Google Cloud Compute Engine provides a robust assortment of NVIDIA GPU models integrated with different machine types to accelerate artificial intelligence, machine learning, data processing, and graphics-intensive workloads on virtual machines. This documentation details the available GPU models, how they´re attached depending on machine series, and the performance characteristics users can expect across the fleet. Specialized accelerator-optimized machine families such as A4X, A4, A3, A2, and G2 offer pre-attached GPUs, while N1 general-purpose instances allow users to attach various GPU models based on specific workload needs.
The range of available GPUs includes cutting-edge options like the NVIDIA GB200 Grace Blackwell Superchips, B200 Blackwell, H200 and H100 SXM, A100, L4, T4, V100, P4, and P100. Each serves a segment of compute needs, from exascale training of large language models to cost-optimized inference or high-end visualization. For example, A4X machines combine Arm-based Grace CPUs with multiple B200 GPUs for foundation model workloads, while A3 series provides access to H100 and H200 GPUs ideal for demanding training and serving. G2 and N1 series support NVIDIA RTX Virtual Workstations (vWS), making them suitable for high-end 3D visualization and graphics, as well as remote workstations.

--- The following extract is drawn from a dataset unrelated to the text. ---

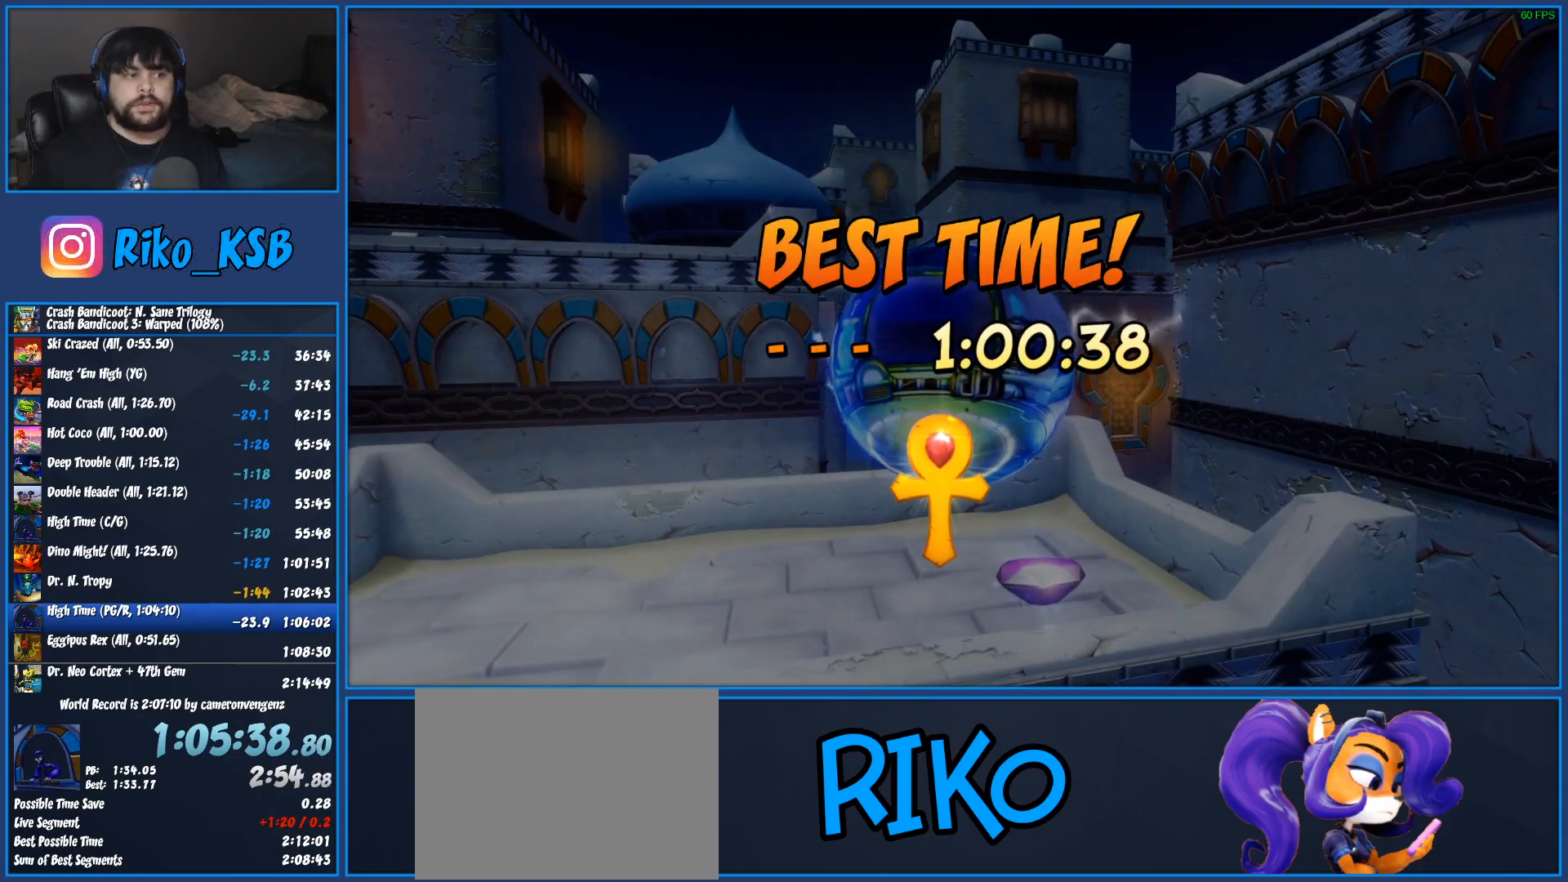
{"buttons": [], "left_stick": "center", "events": [[17, "CROSS", "down"], [67, "CROSS", "up"], [150, "CROSS", "down"], [200, "CROSS", "up"], [283, "CROSS", "down"], [333, "CROSS", "up"], [417, "CROSS", "down"], [467, "CROSS", "up"]]}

Comprehensive comparisons of each GPU model are available, not only in terms of memory, interconnects, and support for features like Virtual Workstation licenses, but also in raw computational performance (showing FP64, FP32, FP16, and INT8 throughput), and advanced tensor core capabilities. Tables delineate memory bandwidth, ideal workload types, and restrictions for each configuration. For dense, performance-optimized supercomputing environments, users can leverage the AI Hypercomputer platform, designed for large-scale artificial intelligence and machine learning tasks with deep integrations for orchestration using tools like Kubernetes and Slurm. Additional guidance is given on regional availability, pricing, storage options, and network bandwidth considerations, ensuring organizations can select the optimal GPU configuration for a wide spectrum of modern workloads.